As I’ve said before, there is no one right way to look great. You do NOT have to buy into the tall, thin, hourglass thing if you don’t want to. It’s your body, and it’s your decision what to put on it. Wear what makes you feel like a luminous creature of incomparable beauty. Even if that happens to be a skirt that shortens your legs or a tunic that masks your waistline.
But you should still know what looks good on your figure, what highlights your favorite features, what works with your body. When the word “flattering” slides out of the mouths of style experts, it tends to do so on the tall, thin, hourglass side of things. So it becomes tempting to make “flattering” the new f-word. But instead, let’s do some reclamation and redefinition, shall we?
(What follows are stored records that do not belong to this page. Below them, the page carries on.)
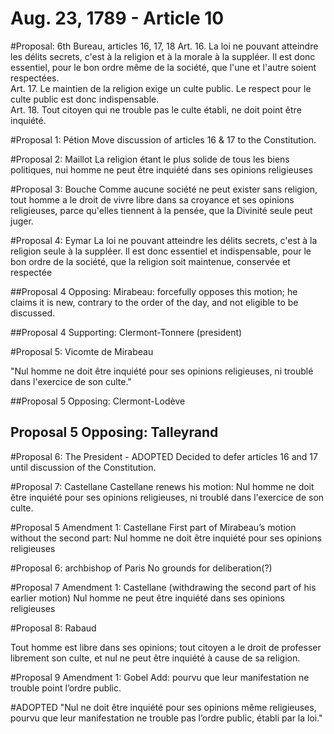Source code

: Aug. 23, 1789 - Article 10  
===========

#Proposal: 6th Bureau, articles 16, 17, 18 
Art. 16. La loi ne pouvant atteindre les délits secrets, c'est à la religion et à la morale à la suppléer. Il est donc essentiel, pour le bon ordre même de la société, que l'une et l'autre soient respectées.  
Art. 17. Le maintien de la religion exige un culte public. Le respect pour le culte public est donc indispensable.  
Art. 18. Tout citoyen qui ne trouble pas le culte établi, ne doit point être inquiété.  



#Proposal 1: Pétion 
Move discussion of articles 16 & 17 to the Constitution.
 

#Proposal 2: Maillot
La religion étant le plus solide de tous les biens politiques, nui homme ne peut être inquiété dans ses opinions religieuses


#Proposal 3: Bouche 
Comme aucune société ne peut exister sans religion, tout homme a le droit de vivre libre dans sa croyance et ses opinions religieuses, parce qu'elles tiennent à la pensée, que la Divinité seule peut juger. 

#Proposal 4: Eymar
 La loi ne pouvant atteindre les délits secrets, c'est à la religion seule à la suppléer. Il est donc essentiel et indispensable, pour le bon ordre de la société, que la religion soit maintenue, conservée et respectée

##Proposal 4 Opposing: Mirabeau: 
forcefully opposes this motion; he claims it is new, contrary to the order of the day, and not eligible to be discussed.

##Proposal 4 Supporting: Clermont-Tonnere (president)


#Proposal 5: Vicomte de Mirabeau 

"Nul homme ne doit être inquiété pour ses opinions religieuses, ni troublé dans l'exercice de son culte."  

##Proposal 5 Opposing: Clermont-Lodève

## Proposal 5 Opposing: Talleyrand


#Proposal 6: The President - ADOPTED
Decided to defer articles 16 and 17 until discussion of the Constitution. 


#Proposal 7: Castellane
Castellane renews his motion: 
Nul homme ne doit être inquiété pour ses opinions religieuses, ni troublé dans l'exercice de son culte. 


#Proposal 5 Amendment 1: Castellane
First part of Mirabeau’s motion without the second part:
Nul homme ne doit être inquiété pour ses opinions religieuses

#Proposal 6: archbishop of Paris
No grounds for deliberation(?)

#Proposal 7 Amendment 1: Castellane 
(withdrawing the second part of his earlier motion)
Nul homme ne peut être inquiété dans ses opinions religieuses 


#Proposal 8: Rabaud

Tout homme est libre dans ses opinions; tout citoyen a le droit de professer librement son culte, et nul ne peut être inquiété à cause de sa religion. 

#Proposal 9 Amendment 1: Gobel
Add: pourvu que leur manifestation ne trouble point l’ordre public. 


#ADOPTED
"Nul ne doit être inquiété pour ses opinions même religieuses, pourvu que leur manifestation ne trouble pas l’ordre public, établi par la loi."  

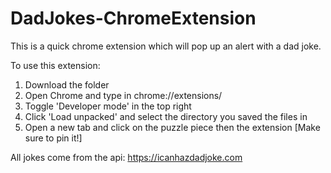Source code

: # DadJokes-ChromeExtension
This is a quick chrome extension which will pop up an alert with a dad joke.

To use this extension:
1) Download the folder
2) Open Chrome and type in chrome://extensions/
3) Toggle 'Developer mode' in the top right
4) Click 'Load unpacked' and select the directory you saved the files in
5) Open a new tab and click on the puzzle piece then the extension [Make sure to pin it!]

All jokes come from the api: https://icanhazdadjoke.com
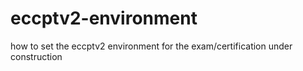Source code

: # eccptv2-environment
how to set the eccptv2 environment for the exam/certification
under construction 
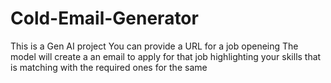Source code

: # Cold-Email-Generator
This is a Gen AI project
You can provide a URL for a job openeing
The model will create a an email to apply for that job highlighting your skills that is matching with the required ones for the same
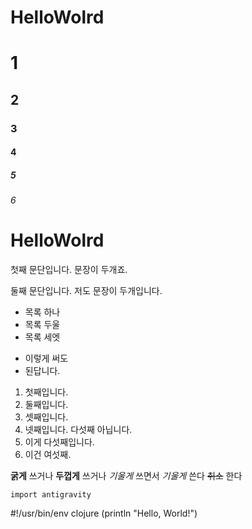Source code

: # HelloWolrd
# 1
## 2
### 3
#### 4
##### 5
###### 6

HelloWolrd
===================

첫째 문단입니다. 문장이 두개죠.

둘째 문단입니다. 저도
문장이 두개입니다.

* 목록 하나
* 목록 두울
* 목록 세엣
- 이렇게 써도
- 된답니다.

1. 첫째입니다.
2. 둘째입니다.
3. 셋째입니다.
5. 넷째입니다. 다섯째 아닙니다.
6. 이게 다섯째입니다.
4. 이건 여섯째.

**굵게** 쓰거나 __두껍게__ 쓰거나
*기울게* 쓰면서 _기울게_ 쓴다
~~취소~~ 한다

`import antigravity`

#!/usr/bin/env clojure
    (println "Hello, World!")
Flattering clothing lies flat against your body: If you’ve got a bubble of dress material perched atop your butt, a shoulder seam that creeps toward your neck throughout the day, or a side-entry pant pocket that wings out, you’re wearing something that neither fits nor flatters your specific shape. Seek styles and sizes that sit flat and quiet against you, even when you are in motion. (Or most of the time when you are in motion. Cloth does migrate.)
Flattering clothing doesn’t pull, pinch, or subdivide: If there are five giant wrinkles that extend from the fly of your slacks to your hipbones, they’re too tight. If your cap sleeves dig into your upper arms, seek a different sleeve style. If your skirt’s waistband causes your midsection to spill out over its top, go up a size. Your clothing should caress your body, not squeeze it.
Flattering clothing works with your eyes, hair, and skin tone: Forget the complicated stuff and pages-long guides to finding “your colors.” Look in a mirror in a well-lit room and ask yourself these questions: Does this shade brighten or dull your eye color? How does it play off your hair color? Do you look healthy and robust, or wan and sickly?
Flattering clothing creates a silhouette that pleases your eye: Please note that I did NOT say “flattering clothing makes you look tall and skinny.” If those are your priorities, then by all means go for ’em. But feel free to chose a different set of figure flattery priorities. You know your best silhouette, so seek garments that present that silhouette to the observing world.